Духовники помогали преодолевать все то, что мы перенесли в детстве. Мужество нести свой крест помогает мне и сейчас. В данном случае – нести крест Пермской епархии.
Шумерля – город советский, возник в 1922 году, я ездил из него в храм: 50 километров на автобусе и потом 12 километров приходилось идти пешком селами или восемь – полями. Чтобы не сбиться зимой с дороги мы шли селами все 12 километров. Я каждую субботу уезжал в храм, в школу ходил. Потом в школе привыкли к моим уходам. А я приезжал в храм, после дороги стоял всенощно. В храме и ночевал.
В селах люди небогатые жили. Я помню, как в храме одинокая бабушка, бывало, сварит в чугунке картофель, а туда она все время почему-то лавровый лист добавляла, в других местах этого не видел. А в самоваре подавала чай. Переночевав, утром я шел на литургию. После без обеда, если только просфору съем, я шел обратно.
Вот таки жили. И мы выжили, и «последнего попа», как пророчил Никита Хрущев в 80-е, не смогли показать по телевидению. Мы возродились, и нас теперь очень много.
– Владыка, у Вас немало церковных наград. Какая из них Вам особенно дорога?
– Я имею орден Дружбы, который получил за реставрационные работы в Москве, высоко ценю эту награду. Имеется церковный орден князя Даниила Московского, обычно он вручается духовенству Москвы. Получил я его за реставрационные и церковные заслуги. Для меня два этих ордена важны более, чем другие награды.
– Владыка, а у Вас есть недостатки, на Ваш взгляд?
– Недостатки есть у всякого человека. Только Бог совершенен и не имеет греха. Человека может охватить тщеславие, гордость, у кого-то могут быть физические, духовные недостатки. Но это как раз и есть тот потенциал, который позволяет расти человеку во всех сферах его жизни.
Если я скажу, что у меня нет недостатков, что я всего достиг, то это будет неверно. Конечно, они есть, в плане духовного роста.
Что такое святость? Это стремление к совершенству. Святость – это процесс, который никогда не останавливается. Если остановился – все – ты упал. То же самое и в интеллектуальной сфере: человек забывает накопленные знания, когда прекращает развивать их. То же самое с языком. Англичане говорят: «Если ты это не используешь, то потеряешь».

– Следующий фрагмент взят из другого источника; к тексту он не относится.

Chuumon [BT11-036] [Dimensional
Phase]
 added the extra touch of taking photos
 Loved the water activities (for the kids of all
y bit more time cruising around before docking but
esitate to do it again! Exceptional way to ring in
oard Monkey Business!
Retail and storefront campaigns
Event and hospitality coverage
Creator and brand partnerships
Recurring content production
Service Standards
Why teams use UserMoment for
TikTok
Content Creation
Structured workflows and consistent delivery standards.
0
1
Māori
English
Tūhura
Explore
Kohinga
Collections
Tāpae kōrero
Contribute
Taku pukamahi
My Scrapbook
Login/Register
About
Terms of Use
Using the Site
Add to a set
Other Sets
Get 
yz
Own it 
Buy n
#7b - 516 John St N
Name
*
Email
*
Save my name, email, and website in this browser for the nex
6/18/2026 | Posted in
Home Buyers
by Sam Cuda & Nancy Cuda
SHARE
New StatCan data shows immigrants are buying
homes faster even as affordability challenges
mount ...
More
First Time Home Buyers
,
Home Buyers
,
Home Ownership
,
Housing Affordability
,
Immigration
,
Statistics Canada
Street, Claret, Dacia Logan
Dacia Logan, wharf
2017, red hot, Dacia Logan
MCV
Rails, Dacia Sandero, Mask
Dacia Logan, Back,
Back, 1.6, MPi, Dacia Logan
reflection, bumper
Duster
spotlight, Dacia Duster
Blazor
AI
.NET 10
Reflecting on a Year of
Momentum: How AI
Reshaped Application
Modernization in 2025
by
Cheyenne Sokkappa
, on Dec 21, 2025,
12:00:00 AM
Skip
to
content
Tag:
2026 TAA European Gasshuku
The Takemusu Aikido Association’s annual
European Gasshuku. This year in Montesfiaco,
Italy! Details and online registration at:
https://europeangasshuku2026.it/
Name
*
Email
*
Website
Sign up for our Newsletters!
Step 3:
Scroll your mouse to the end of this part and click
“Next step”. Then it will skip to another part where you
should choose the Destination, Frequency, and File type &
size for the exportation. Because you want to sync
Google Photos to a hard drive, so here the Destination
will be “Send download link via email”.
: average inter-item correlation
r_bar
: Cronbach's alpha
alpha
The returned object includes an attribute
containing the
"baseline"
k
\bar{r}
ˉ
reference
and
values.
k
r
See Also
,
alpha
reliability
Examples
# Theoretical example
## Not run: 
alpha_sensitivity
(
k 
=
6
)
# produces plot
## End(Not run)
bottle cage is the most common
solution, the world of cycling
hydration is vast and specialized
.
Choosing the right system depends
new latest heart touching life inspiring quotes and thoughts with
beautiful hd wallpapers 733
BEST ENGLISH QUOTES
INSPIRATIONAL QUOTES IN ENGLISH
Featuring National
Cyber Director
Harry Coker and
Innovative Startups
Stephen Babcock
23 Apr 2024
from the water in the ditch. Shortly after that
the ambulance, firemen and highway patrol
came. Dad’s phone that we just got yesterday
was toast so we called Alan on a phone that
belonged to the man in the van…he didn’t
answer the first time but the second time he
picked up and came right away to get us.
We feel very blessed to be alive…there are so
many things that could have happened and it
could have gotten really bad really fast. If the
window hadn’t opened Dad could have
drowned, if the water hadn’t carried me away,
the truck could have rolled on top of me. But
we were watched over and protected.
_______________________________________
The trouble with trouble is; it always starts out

– Владыка, расскажите о своей семье.
– Я человек одинокий. Мой отец в свое время был партийным. Мать была религиозной женщиной. Она никогда не отрицала веру, была служащей, а отец – рабочим. Отец особого счастья не испытывал, когда я поступил в семинарию, но никогда не сделал мне ни одного замечания. Мать была рада.
Родители всю жизнь трудились, были по меркам Союза обычной семьей. А я родился религиозно восприимчивым. Уже с детства мечтал быть священником. Не пропускал ни одного воскресного богослужения. Но ботинками кадило не изображал никогда, одеяла вместо фелония не надевал. Зато я представлял, что когда-то придет время, и я смогу одеть фелоний, встать у престола как те духовники, в храм которых я приезжал.
Я прошел практически все ступени церковных должностей, а также и церковных наград. Но как говорят, самая большая награда – это то, что Бог благословил меня быть священником. Без этого я не мыслю своего существования на земле.